Date of Award

Spring 4-2021

Level of Access Assigned by Author

Open-Access Dissertation

Degree Name

Doctor of Philosophy (PhD)


Biomedical Sciences


Olgun Guvench

Second Committee Member

Dustin Updike

Third Committee Member

Sergey Ryzhov

Additional Committee Members

Lucy Liaw

Ronald Hills


Glycosaminoglycans (GAGs) are the linear carbohydrate components of proteoglycans (PGs) that mediate PG bioactivities, including signal transduction, tissue morphogenesis, and matrix assembly. To understand GAG function, it is important to understand GAG structure and biophysics at atomic resolution. This is a challenge for existing experimental and computational methods because GAGs are heterogeneous, conformationally complex, and polydisperse, containing up to 200 monosaccharides. Molecular dynamics (MD) simulations come close to overcoming this challenge but are only feasible for short GAG polymers. To address this problem, we developed an algorithm that applies conformations from unbiased all-atom explicit-solvent MD simulations of short GAG polymers to rapidly construct 3-D atomic-resolution models of GAGs of arbitrary length.

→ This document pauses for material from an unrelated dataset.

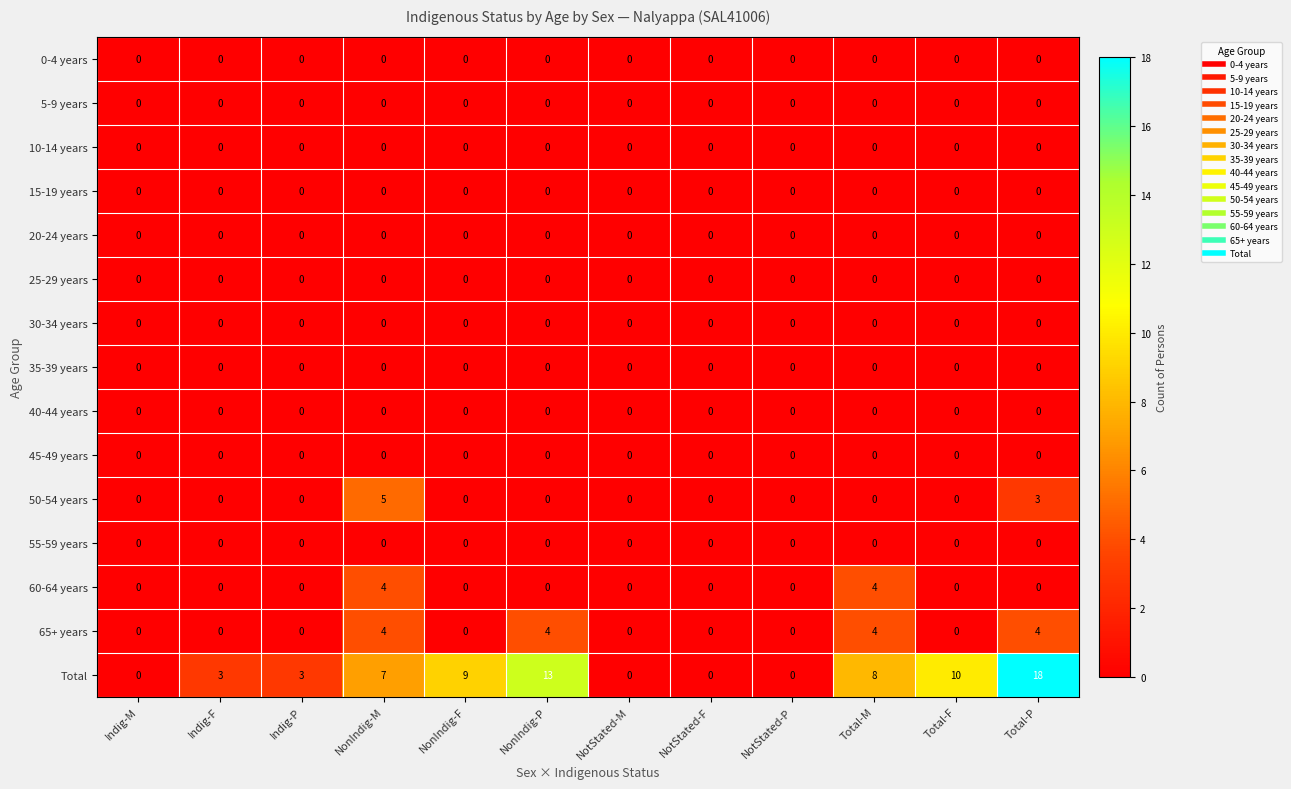

What is the sum of all Total values?

71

MD simulations of GAG 10-mers (i.e., polymers containing 10 monosaccharides) and 20-mers were run and conformations of all monosaccharide rings and glycosidic linkages were analyzed and compared to existing experimental data. These analyses demonstrated that (1) MD-generated GAG conformations are in agreement with existing experimental data; (2) MD-generated GAG 10-mer ring and linkage conformations match those in corresponding GAG 20-mers, suggesting that these conformations are representative of those in longer GAG biopolymers; and (3) rings and linkages in GAG 10- and 20-mers behave randomly and independently in MD simulation. Together, these findings indicate that MD-generated GAG 20-mer ring and linkage conformations can be used to construct thermodynamically-correct models of GAG polymers. Indeed, our findings demonstrate that our algorithm constructs GAG 10- and 20-mer conformational ensembles that accurately represent the backbone flexibility seen in MD simulations. Furthermore, within a day, our algorithm constructs conformational ensembles of GAG 200-mers that we would reasonably expect from MD simulation, demonstrating the efficiency of the algorithm and reduction in its time and computational cost compared to simulation.

While there are other programs that can quickly construct atomic-resolution models of GAGs, those programs use conformations from short GAG subunits in solid state. Our findings suggest that GAG 20-mers are more flexible than short GAG subunits, meaning our program constructs ensembles that more accurately represent GAG polymer backbone flexibility and provide valuable insights toward improving the understanding of the structure and biophysics of GAGs.